* [Task description] Transcribe the whole listing below. Pictures do not go in the copy.

* [Dataset section]
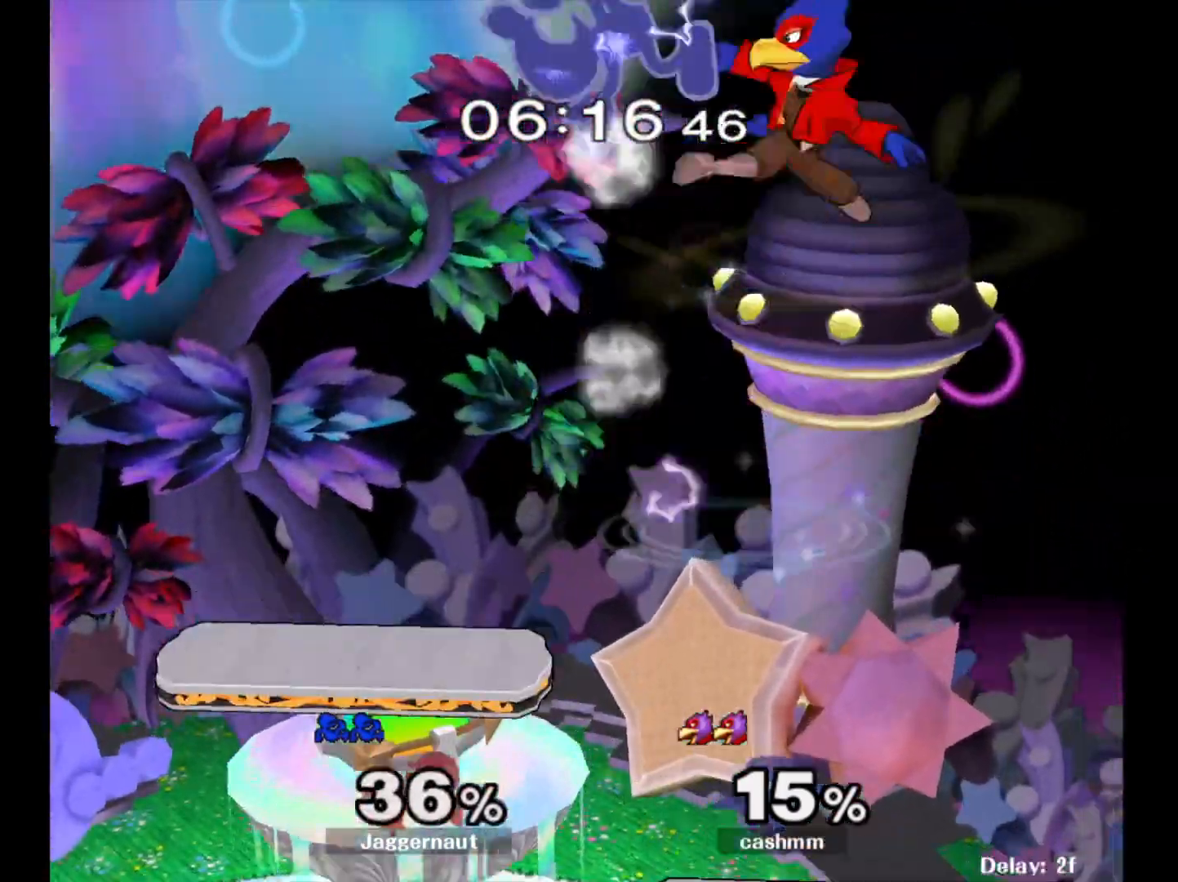
{"buttons": [], "left_stick": "center", "right_stick": "center", "events": [[17, "left_stick", "left"], [417, "left_stick", "center"]]}
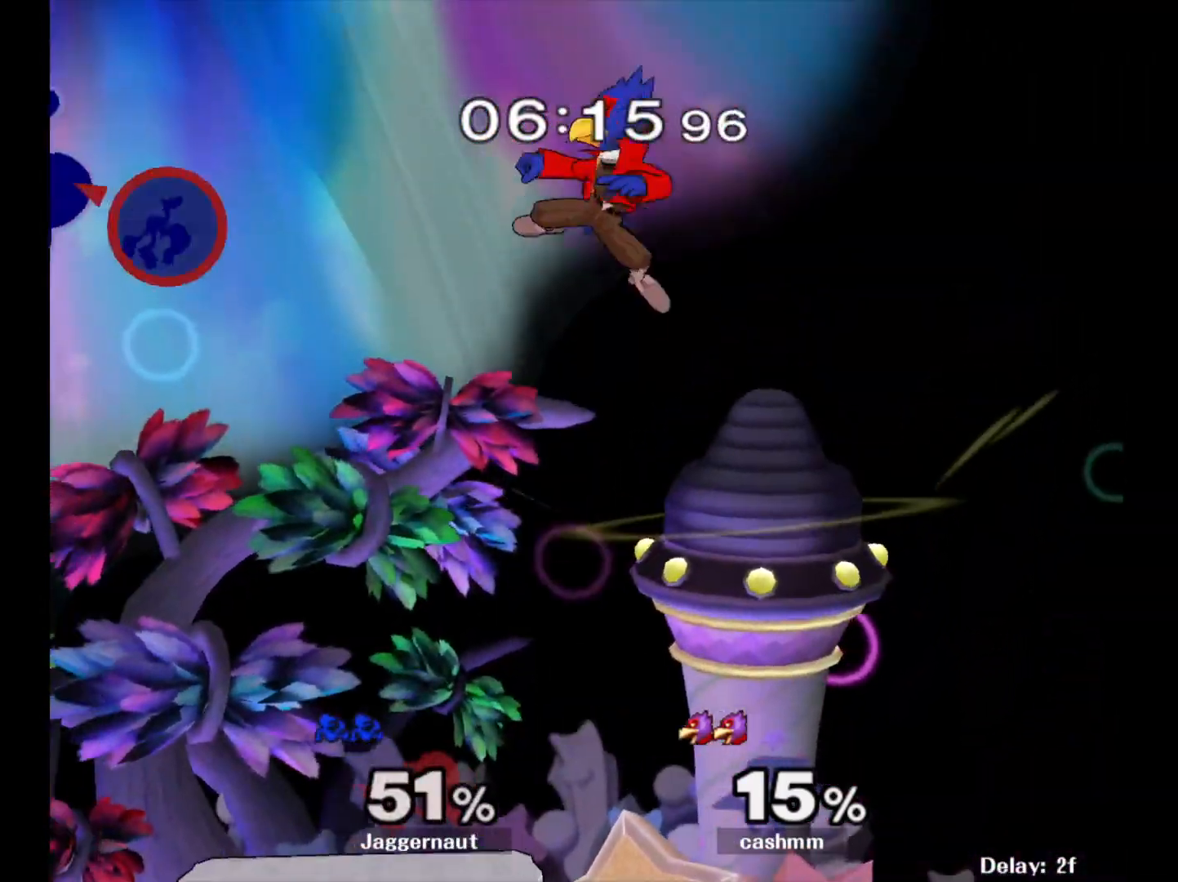
{"buttons": [], "left_stick": "down-left", "right_stick": "center", "events": [[33, "left_stick", "right"], [150, "left_stick", "center"], [200, "left_stick", "right"], [350, "left_stick", "left"], [500, "left_stick", "down-left"]]}
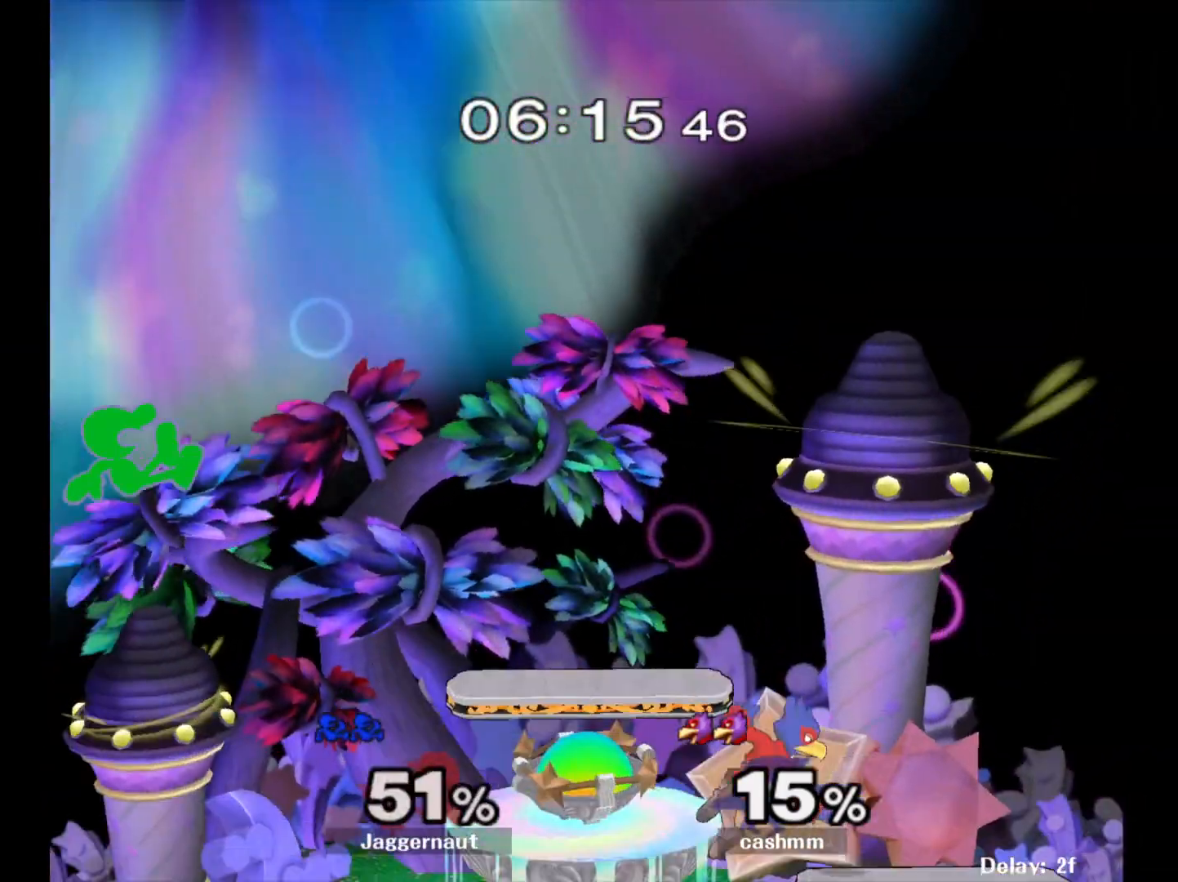
{"buttons": [], "left_stick": "down-right", "right_stick": "center", "events": [[17, "left_stick", "left"], [33, "left_stick", "down"], [183, "left_stick", "down-left"], [467, "left_stick", "down-right"]]}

* [Response area]
{"buttons": [], "left_stick": "center", "right_stick": "center", "events": [[17, "left_stick", "left"], [417, "left_stick", "center"]]}
{"buttons": [], "left_stick": "down-left", "right_stick": "center", "events": [[33, "left_stick", "right"], [150, "left_stick", "center"], [200, "left_stick", "right"], [350, "left_stick", "left"], [500, "left_stick", "down-left"]]}
{"buttons": [], "left_stick": "down-right", "right_stick": "center", "events": [[17, "left_stick", "left"], [33, "left_stick", "down"], [183, "left_stick", "down-left"], [467, "left_stick", "down-right"]]}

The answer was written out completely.